▶ [To be done] Rewrite each line of the records below as a Markdown table with two columns, Row and Entry. Number the rows in order and omit any blank lines.

▶ [Information supplied]
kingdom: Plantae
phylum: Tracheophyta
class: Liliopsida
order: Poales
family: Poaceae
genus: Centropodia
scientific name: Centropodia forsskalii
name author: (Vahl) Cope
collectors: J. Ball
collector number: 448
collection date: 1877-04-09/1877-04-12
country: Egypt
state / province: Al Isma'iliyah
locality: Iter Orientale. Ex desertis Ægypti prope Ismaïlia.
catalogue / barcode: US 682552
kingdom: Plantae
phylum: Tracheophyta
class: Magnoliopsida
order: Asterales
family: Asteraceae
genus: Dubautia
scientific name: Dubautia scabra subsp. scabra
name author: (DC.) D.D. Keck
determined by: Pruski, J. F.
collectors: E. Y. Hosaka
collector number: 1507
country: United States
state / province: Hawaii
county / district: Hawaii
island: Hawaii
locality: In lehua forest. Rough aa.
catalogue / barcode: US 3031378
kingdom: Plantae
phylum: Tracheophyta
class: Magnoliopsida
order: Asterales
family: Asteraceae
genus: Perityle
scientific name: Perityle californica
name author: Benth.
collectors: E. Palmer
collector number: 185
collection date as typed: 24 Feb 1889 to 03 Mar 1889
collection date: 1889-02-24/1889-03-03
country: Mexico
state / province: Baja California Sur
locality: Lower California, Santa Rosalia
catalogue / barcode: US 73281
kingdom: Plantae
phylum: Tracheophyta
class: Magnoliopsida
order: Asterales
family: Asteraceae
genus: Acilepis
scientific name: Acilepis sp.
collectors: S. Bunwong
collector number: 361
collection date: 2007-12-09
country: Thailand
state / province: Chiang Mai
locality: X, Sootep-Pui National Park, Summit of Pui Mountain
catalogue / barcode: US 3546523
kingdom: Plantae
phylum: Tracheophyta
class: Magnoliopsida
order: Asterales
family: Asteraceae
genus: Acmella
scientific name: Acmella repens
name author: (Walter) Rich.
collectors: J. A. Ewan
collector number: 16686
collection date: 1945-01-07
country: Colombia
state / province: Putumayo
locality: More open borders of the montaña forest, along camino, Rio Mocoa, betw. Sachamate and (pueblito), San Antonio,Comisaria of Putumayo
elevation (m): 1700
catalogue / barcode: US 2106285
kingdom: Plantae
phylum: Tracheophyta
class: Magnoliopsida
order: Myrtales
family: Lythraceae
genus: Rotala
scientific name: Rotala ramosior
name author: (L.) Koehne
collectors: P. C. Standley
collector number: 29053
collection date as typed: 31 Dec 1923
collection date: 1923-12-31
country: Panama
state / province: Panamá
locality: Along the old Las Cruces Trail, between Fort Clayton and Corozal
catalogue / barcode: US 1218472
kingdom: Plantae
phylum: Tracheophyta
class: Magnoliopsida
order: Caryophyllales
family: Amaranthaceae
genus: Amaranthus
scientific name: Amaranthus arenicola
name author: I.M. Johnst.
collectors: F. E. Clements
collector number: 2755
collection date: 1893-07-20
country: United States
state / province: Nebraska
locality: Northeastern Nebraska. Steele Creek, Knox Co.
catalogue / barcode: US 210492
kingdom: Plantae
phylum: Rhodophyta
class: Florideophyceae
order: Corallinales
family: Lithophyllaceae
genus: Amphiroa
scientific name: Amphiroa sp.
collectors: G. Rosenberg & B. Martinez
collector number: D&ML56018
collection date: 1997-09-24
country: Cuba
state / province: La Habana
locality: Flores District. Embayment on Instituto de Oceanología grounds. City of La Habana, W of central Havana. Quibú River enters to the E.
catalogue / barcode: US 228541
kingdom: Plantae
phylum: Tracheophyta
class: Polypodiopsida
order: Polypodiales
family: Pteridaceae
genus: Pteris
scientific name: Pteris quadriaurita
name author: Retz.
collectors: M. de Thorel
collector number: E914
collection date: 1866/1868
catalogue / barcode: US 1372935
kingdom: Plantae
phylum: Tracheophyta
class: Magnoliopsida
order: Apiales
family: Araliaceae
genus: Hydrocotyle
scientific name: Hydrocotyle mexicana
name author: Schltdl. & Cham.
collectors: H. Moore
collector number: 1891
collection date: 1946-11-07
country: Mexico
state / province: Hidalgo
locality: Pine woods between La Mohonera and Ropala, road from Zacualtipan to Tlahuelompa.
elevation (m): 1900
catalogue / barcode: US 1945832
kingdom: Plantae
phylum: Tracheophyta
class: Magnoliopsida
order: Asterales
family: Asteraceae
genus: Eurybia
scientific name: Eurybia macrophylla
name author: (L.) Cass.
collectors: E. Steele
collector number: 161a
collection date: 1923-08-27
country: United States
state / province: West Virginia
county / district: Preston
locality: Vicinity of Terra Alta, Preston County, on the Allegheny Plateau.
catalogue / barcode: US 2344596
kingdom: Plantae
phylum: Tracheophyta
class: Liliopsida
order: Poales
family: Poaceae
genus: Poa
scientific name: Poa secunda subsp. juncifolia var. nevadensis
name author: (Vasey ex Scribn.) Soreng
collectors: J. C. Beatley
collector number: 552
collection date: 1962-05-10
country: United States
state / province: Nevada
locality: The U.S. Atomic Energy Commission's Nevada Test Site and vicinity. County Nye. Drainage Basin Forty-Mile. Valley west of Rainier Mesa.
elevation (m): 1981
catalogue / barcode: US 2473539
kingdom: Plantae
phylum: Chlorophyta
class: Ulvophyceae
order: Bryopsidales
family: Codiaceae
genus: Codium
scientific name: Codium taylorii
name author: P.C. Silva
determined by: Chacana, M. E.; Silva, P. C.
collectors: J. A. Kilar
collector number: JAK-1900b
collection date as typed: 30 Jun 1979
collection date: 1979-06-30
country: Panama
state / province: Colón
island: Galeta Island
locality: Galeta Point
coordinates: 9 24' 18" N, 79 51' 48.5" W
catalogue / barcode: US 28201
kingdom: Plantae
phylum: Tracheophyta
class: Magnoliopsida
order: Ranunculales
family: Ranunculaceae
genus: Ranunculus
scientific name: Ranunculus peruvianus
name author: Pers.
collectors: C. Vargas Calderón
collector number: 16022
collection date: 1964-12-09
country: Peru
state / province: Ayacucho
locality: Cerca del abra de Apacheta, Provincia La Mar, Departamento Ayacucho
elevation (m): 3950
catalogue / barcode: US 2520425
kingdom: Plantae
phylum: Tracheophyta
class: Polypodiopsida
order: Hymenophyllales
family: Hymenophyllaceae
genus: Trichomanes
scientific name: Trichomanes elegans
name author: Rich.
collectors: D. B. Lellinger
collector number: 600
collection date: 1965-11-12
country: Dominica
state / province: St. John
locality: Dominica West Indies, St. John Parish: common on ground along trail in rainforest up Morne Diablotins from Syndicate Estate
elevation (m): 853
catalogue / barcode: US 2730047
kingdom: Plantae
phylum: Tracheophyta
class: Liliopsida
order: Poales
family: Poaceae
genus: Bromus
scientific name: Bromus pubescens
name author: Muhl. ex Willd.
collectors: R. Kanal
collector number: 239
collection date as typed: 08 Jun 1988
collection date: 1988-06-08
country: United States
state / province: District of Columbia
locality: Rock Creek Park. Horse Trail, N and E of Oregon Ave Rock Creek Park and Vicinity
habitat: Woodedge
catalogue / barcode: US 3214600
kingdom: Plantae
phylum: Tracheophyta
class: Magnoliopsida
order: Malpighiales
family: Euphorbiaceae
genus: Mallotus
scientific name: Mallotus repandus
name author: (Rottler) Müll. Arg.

▶ [Solution]
| Row | Entry |
|---|---|
| 1 | kingdom: Plantae |
| 2 | phylum: Tracheophyta |
| 3 | class: Liliopsida |
| 4 | order: Poales |
| 5 | family: Poaceae |
| 6 | genus: Centropodia |
| 7 | scientific name: Centropodia forsskalii |
| 8 | name author: (Vahl) Cope |
| 9 | collectors: J. Ball |
| 10 | collector number: 448 |
| 11 | collection date: 1877-04-09/1877-04-12 |
| 12 | country: Egypt |
| 13 | state / province: Al Isma'iliyah |
| 14 | locality: Iter Orientale. Ex desertis Ægypti prope Ismaïlia. |
| 15 | catalogue / barcode: US 682552 |
| 16 | kingdom: Plantae |
| 17 | phylum: Tracheophyta |
| 18 | class: Magnoliopsida |
| 19 | order: Asterales |
| 20 | family: Asteraceae |
| 21 | genus: Dubautia |
| 22 | scientific name: Dubautia scabra subsp. scabra |
| 23 | name author: (DC.) D.D. Keck |
| 24 | determined by: Pruski, J. F. |
| 25 | collectors: E. Y. Hosaka |
| 26 | collector number: 1507 |
| 27 | country: United States |
| 28 | state / province: Hawaii |
| 29 | county / district: Hawaii |
| 30 | island: Hawaii |
| 31 | locality: In lehua forest. Rough aa. |
| 32 | catalogue / barcode: US 3031378 |
| 33 | kingdom: Plantae |
| 34 | phylum: Tracheophyta |
| 35 | class: Magnoliopsida |
| 36 | order: Asterales |
| 37 | family: Asteraceae |
| 38 | genus: Perityle |
| 39 | scientific name: Perityle californica |
| 40 | name author: Benth. |
| 41 | collectors: E. Palmer |
| 42 | collector number: 185 |
| 43 | collection date as typed: 24 Feb 1889 to 03 Mar 1889 |
| 44 | collection date: 1889-02-24/1889-03-03 |
| 45 | country: Mexico |
| 46 | state / province: Baja California Sur |
| 47 | locality: Lower California, Santa Rosalia |
| 48 | catalogue / barcode: US 73281 |
| 49 | kingdom: Plantae |
| 50 | phylum: Tracheophyta |
| 51 | class: Magnoliopsida |
| 52 | order: Asterales |
| 53 | family: Asteraceae |
| 54 | genus: Acilepis |
| 55 | scientific name: Acilepis sp. |
| 56 | collectors: S. Bunwong |
| 57 | collector number: 361 |
| 58 | collection date: 2007-12-09 |
| 59 | country: Thailand |
| 60 | state / province: Chiang Mai |
| 61 | locality: X, Sootep-Pui National Park, Summit of Pui Mountain |
| 62 | catalogue / barcode: US 3546523 |
| 63 | kingdom: Plantae |
| 64 | phylum: Tracheophyta |
| 65 | class: Magnoliopsida |
| 66 | order: Asterales |
| 67 | family: Asteraceae |
| 68 | genus: Acmella |
| 69 | scientific name: Acmella repens |
| 70 | name author: (Walter) Rich. |
| 71 | collectors: J. A. Ewan |
| 72 | collector number: 16686 |
| 73 | collection date: 1945-01-07 |
| 74 | country: Colombia |
| 75 | state / province: Putumayo |
| 76 | locality: More open borders of the montaña forest, along camino, Rio Mocoa, betw. Sachamate and (pueblito), San Antonio,Comisaria of Putumayo |
| 77 | elevation (m): 1700 |
| 78 | catalogue / barcode: US 2106285 |
| 79 | kingdom: Plantae |
| 80 | phylum: Tracheophyta |
| 81 | class: Magnoliopsida |
| 82 | order: Myrtales |
| 83 | family: Lythraceae |
| 84 | genus: Rotala |
| 85 | scientific name: Rotala ramosior |
| 86 | name author: (L.) Koehne |
| 87 | collectors: P. C. Standley |
| 88 | collector number: 29053 |
| 89 | collection date as typed: 31 Dec 1923 |
| 90 | collection date: 1923-12-31 |
| 91 | country: Panama |
| 92 | state / province: Panamá |
| 93 | locality: Along the old Las Cruces Trail, between Fort Clayton and Corozal |
| 94 | catalogue / barcode: US 1218472 |
| 95 | kingdom: Plantae |
| 96 | phylum: Tracheophyta |
| 97 | class: Magnoliopsida |
| 98 | order: Caryophyllales |
| 99 | family: Amaranthaceae |
| 100 | genus: Amaranthus |
| 101 | scientific name: Amaranthus arenicola |
| 102 | name author: I.M. Johnst. |
| 103 | collectors: F. E. Clements |
| 104 | collector number: 2755 |
| 105 | collection date: 1893-07-20 |
| 106 | country: United States |
| 107 | state / province: Nebraska |
| 108 | locality: Northeastern Nebraska. Steele Creek, Knox Co. |
| 109 | catalogue / barcode: US 210492 |
| 110 | kingdom: Plantae |
| 111 | phylum: Rhodophyta |
| 112 | class: Florideophyceae |
| 113 | order: Corallinales |
| 114 | family: Lithophyllaceae |
| 115 | genus: Amphiroa |
| 116 | scientific name: Amphiroa sp. |
| 117 | collectors: G. Rosenberg & B. Martinez |
| 118 | collector number: D&ML56018 |
| 119 | collection date: 1997-09-24 |
| 120 | country: Cuba |
| 121 | state / province: La Habana |
| 122 | locality: Flores District. Embayment on Instituto de Oceanología grounds. City of La Habana, W of central Havana. Quibú River enters to the E. |
| 123 | catalogue / barcode: US 228541 |
| 124 | kingdom: Plantae |
| 125 | phylum: Tracheophyta |
| 126 | class: Polypodiopsida |
| 127 | order: Polypodiales |
| 128 | family: Pteridaceae |
| 129 | genus: Pteris |
| 130 | scientific name: Pteris quadriaurita |
| 131 | name author: Retz. |
| 132 | collectors: M. de Thorel |
| 133 | collector number: E914 |
| 134 | collection date: 1866/1868 |
| 135 | catalogue / barcode: US 1372935 |
| 136 | kingdom: Plantae |
| 137 | phylum: Tracheophyta |
| 138 | class: Magnoliopsida |
| 139 | order: Apiales |
| 140 | family: Araliaceae |
| 141 | genus: Hydrocotyle |
| 142 | scientific name: Hydrocotyle mexicana |
| 143 | name author: Schltdl. & Cham. |
| 144 | collectors: H. Moore |
| 145 | collector number: 1891 |
| 146 | collection date: 1946-11-07 |
| 147 | country: Mexico |
| 148 | state / province: Hidalgo |
| 149 | locality: Pine woods between La Mohonera and Ropala, road from Zacualtipan to Tlahuelompa. |
| 150 | elevation (m): 1900 |
| 151 | catalogue / barcode: US 1945832 |
| 152 | kingdom: Plantae |
| 153 | phylum: Tracheophyta |
| 154 | class: Magnoliopsida |
| 155 | order: Asterales |
| 156 | family: Asteraceae |
| 157 | genus: Eurybia |
| 158 | scientific name: Eurybia macrophylla |
| 159 | name author: (L.) Cass. |
| 160 | collectors: E. Steele |
| 161 | collector number: 161a |
| 162 | collection date: 1923-08-27 |
| 163 | country: United States |
| 164 | state / province: West Virginia |
| 165 | county / district: Preston |
| 166 | locality: Vicinity of Terra Alta, Preston County, on the Allegheny Plateau. |
| 167 | catalogue / barcode: US 2344596 |
| 168 | kingdom: Plantae |
| 169 | phylum: Tracheophyta |
| 170 | class: Liliopsida |
| 171 | order: Poales |
| 172 | family: Poaceae |
| 173 | genus: Poa |
| 174 | scientific name: Poa secunda subsp. juncifolia var. nevadensis |
| 175 | name author: (Vasey ex Scribn.) Soreng |
| 176 | collectors: J. C. Beatley |
| 177 | collector number: 552 |
| 178 | collection date: 1962-05-10 |
| 179 | country: United States |
| 180 | state / province: Nevada |
| 181 | locality: The U.S. Atomic Energy Commission's Nevada Test Site and vicinity. County Nye. Drainage Basin Forty-Mile. Valley west of Rainier Mesa. |
| 182 | elevation (m): 1981 |
| 183 | catalogue / barcode: US 2473539 |
| 184 | kingdom: Plantae |
| 185 | phylum: Chlorophyta |
| 186 | class: Ulvophyceae |
| 187 | order: Bryopsidales |
| 188 | family: Codiaceae |
| 189 | genus: Codium |
| 190 | scientific name: Codium taylorii |
| 191 | name author: P.C. Silva |
| 192 | determined by: Chacana, M. E.; Silva, P. C. |
| 193 | collectors: J. A. Kilar |
| 194 | collector number: JAK-1900b |
| 195 | collection date as typed: 30 Jun 1979 |
| 196 | collection date: 1979-06-30 |
| 197 | country: Panama |
| 198 | state / province: Colón |
| 199 | island: Galeta Island |
| 200 | locality: Galeta Point |
| 201 | coordinates: 9 24' 18" N, 79 51' 48.5" W |
| 202 | catalogue / barcode: US 28201 |
| 203 | kingdom: Plantae |
| 204 | phylum: Tracheophyta |
| 205 | class: Magnoliopsida |
| 206 | order: Ranunculales |
| 207 | family: Ranunculaceae |
| 208 | genus: Ranunculus |
| 209 | scientific name: Ranunculus peruvianus |
| 210 | name author: Pers. |
| 211 | collectors: C. Vargas Calderón |
| 212 | collector number: 16022 |
| 213 | collection date: 1964-12-09 |
| 214 | country: Peru |
| 215 | state / province: Ayacucho |
| 216 | locality: Cerca del abra de Apacheta, Provincia La Mar, Departamento Ayacucho |
| 217 | elevation (m): 3950 |
| 218 | catalogue / barcode: US 2520425 |
| 219 | kingdom: Plantae |
| 220 | phylum: Tracheophyta |
| 221 | class: Polypodiopsida |
| 222 | order: Hymenophyllales |
| 223 | family: Hymenophyllaceae |
| 224 | genus: Trichomanes |
| 225 | scientific name: Trichomanes elegans |
| 226 | name author: Rich. |
| 227 | collectors: D. B. Lellinger |
| 228 | collector number: 600 |
| 229 | collection date: 1965-11-12 |
| 230 | country: Dominica |
| 231 | state / province: St. John |
| 232 | locality: Dominica West Indies, St. John Parish: common on ground along trail in rainforest up Morne Diablotins from Syndicate Estate |
| 233 | elevation (m): 853 |
| 234 | catalogue / barcode: US 2730047 |
| 235 | kingdom: Plantae |
| 236 | phylum: Tracheophyta |
| 237 | class: Liliopsida |
| 238 | order: Poales |
| 239 | family: Poaceae |
| 240 | genus: Bromus |
| 241 | scientific name: Bromus pubescens |
| 242 | name author: Muhl. ex Willd. |
| 243 | collectors: R. Kanal |
| 244 | collector number: 239 |
| 245 | collection date as typed: 08 Jun 1988 |
| 246 | collection date: 1988-06-08 |
| 247 | country: United States |
| 248 | state / province: District of Columbia |
| 249 | locality: Rock Creek Park. Horse Trail, N and E of Oregon Ave Rock Creek Park and Vicinity |
| 250 | habitat: Woodedge |
| 251 | catalogue / barcode: US 3214600 |
| 252 | kingdom: Plantae |
| 253 | phylum: Tracheophyta |
| 254 | class: Magnoliopsida |
| 255 | order: Malpighiales |
| 256 | family: Euphorbiaceae |
| 257 | genus: Mallotus |
| 258 | scientific name: Mallotus repandus |
| 259 | name author: (Rottler) Müll. Arg. |